In this instance, we immediately scheduled a formal claims review with the carrier. We asked them to refer the case to their Special Investigative Unit (SIU) Division. We also asked them to object to the medical treatment and engage the Qualified Medical Evaluation (QME) process. The claim is now in the hands of the appropriate District Attorney’s office for potential prosecution because she was not only performing with no physical issues but she was also being paid for her karaoke services while collecting disability benefits which is illegal. Also, the carrier has ended temporary disability benefits to the employee based upon the current merits of the claim. Without Heffernan’s intervention, this progress would not be likely.   

Want to know more about how Heffernan’s Claims Consulting team can help you tame workers’ compensation claims? Read the interview below with Lisa Scott, our Claims Consulting Manager.

Q: Tell us about your team and who you serve.

Lisa: We serve workers’ compensation clients across the nation from our offices in California, New York, Missouri and Portland.

Q: Do you provide experience modification reviews? How are they beneficial for employers?

Lisa: The Experience Modification is truly the only thing that an employer has control over that directly affects insurance premium. If employers are proactive with their claims management, their claim costs are likely to be less – which means their Experience Modification will have a positive effect on their insurance premiums. 

Q: Do you recommend that clients wait until there’s a problem or should they engage your services before there is an issue?

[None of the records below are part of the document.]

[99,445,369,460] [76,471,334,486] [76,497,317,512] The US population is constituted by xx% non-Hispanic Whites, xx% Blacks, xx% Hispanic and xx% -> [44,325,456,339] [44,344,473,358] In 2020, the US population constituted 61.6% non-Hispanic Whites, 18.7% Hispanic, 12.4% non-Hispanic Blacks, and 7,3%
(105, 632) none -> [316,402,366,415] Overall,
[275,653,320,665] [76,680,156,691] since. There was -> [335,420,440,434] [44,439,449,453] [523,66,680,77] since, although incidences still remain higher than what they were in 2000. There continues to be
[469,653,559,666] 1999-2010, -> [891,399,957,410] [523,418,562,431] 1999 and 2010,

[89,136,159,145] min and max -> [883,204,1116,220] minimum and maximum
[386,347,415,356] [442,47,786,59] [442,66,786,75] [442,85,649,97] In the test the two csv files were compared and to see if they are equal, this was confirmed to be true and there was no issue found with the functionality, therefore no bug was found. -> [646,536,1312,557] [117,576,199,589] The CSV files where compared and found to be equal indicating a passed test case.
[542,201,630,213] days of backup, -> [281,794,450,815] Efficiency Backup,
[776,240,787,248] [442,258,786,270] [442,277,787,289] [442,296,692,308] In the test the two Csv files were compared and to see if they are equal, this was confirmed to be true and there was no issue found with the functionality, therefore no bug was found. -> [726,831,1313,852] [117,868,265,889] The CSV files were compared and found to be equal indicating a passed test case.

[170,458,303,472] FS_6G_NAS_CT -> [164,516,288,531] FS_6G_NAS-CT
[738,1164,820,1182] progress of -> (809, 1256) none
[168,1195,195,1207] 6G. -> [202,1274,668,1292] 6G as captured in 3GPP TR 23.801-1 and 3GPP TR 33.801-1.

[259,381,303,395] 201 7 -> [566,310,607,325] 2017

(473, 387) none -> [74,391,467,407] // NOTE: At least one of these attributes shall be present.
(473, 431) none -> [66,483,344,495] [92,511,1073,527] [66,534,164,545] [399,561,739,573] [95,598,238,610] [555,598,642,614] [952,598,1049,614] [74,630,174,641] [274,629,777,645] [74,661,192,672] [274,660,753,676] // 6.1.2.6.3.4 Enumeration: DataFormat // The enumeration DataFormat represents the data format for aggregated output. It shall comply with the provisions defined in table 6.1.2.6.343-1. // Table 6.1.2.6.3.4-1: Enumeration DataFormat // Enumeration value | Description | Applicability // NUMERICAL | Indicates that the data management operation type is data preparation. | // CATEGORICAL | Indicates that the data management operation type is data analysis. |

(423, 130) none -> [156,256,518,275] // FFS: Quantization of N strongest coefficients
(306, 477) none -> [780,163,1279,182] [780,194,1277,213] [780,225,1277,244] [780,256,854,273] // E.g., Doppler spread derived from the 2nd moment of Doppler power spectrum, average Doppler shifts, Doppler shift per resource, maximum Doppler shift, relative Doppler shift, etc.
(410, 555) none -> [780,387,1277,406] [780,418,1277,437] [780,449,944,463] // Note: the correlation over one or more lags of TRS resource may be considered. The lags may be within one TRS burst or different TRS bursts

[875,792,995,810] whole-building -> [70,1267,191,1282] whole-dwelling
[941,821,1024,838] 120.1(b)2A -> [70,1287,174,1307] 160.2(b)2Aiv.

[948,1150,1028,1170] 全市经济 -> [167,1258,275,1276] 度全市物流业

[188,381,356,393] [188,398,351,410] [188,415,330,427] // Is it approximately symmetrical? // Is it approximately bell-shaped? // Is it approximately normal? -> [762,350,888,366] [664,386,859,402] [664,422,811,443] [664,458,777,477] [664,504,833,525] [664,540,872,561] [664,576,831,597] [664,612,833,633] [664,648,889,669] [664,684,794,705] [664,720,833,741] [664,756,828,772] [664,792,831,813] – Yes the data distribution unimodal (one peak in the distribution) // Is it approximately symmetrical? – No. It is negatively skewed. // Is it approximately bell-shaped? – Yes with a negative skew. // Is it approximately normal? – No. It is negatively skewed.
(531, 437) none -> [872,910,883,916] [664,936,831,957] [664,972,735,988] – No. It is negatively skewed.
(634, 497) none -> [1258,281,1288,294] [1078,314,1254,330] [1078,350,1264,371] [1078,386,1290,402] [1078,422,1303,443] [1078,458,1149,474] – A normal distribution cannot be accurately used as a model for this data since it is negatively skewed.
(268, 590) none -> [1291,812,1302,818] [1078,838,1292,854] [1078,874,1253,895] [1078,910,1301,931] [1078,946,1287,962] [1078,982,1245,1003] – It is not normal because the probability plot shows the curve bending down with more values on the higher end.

Lisa: We encourage clients to engage our services immediately! We have found that it is always best to be on the offensive side of risk management.

Q: What is the biggest mistake that companies make when a claim is filed?

Lisa: Actually, there are two mistakes in my opinion. 

The first is not treating injured workers with respect once they file an industrial injury. The workers’ compensation system is definitely challenging and expensive – so we understand how frustrating it can be when a claim occurs. However, a little kindness goes a long way with those who are legitimately injured – and can make the difference between workers litigating their claims vs. returning to work as quickly as possible. 

The second mistake that I see is employers not having a formal Modified Duty Program and, thus, failing to get injured workers back to work, on modified duty, as quickly as possible. Statistically, the life of a claim just about doubles if you allow an injured worker to stay home and get comfortable. Keep them engaged in your workforce.     

Q: What are the first three things companies should do when they receive notice of a claim?

  1. Offer the injured worker a Claim Form. If the worker turns it down, document the fact that it was offered.  By doing this, the employer preserves its ability to investigate the claim at a later date. 
  2. Investigate the injury immediately after it occurs or is reported to you. No matter how small the injury may seem, secure in writing how the injury occurred from the injured worker, collect witness information and statements and take pictures of the injury site. You would be surprised at how this information can change over time. Preserve the evidence. 
  3. Report the injury immediately to your workers’ compensation carrier - do not wait! And, if you are not sure if it is industrial or not, or it is found to be questionable in any way, immediately contact your broker/broker consultant and ask for assistance with reporting of the claim to the carrier. Your broker/broker consultant can help ensure the carrier handles the claim appropriately and investigates fully before just accepting the injury outright.    

Q: What else do Heffernan clients need to know?

Lisa: The Claims Consulting Team has one goal – and that is to be sure our clients have the best experience possible with their workers’ compensation program. We encourage our clients to ask us any questions they have and engage us early in any issues they may have. Please know that our advice is not only based upon years of practical experience, but also based upon the fact that we want our clients to thrive in a very challenging system.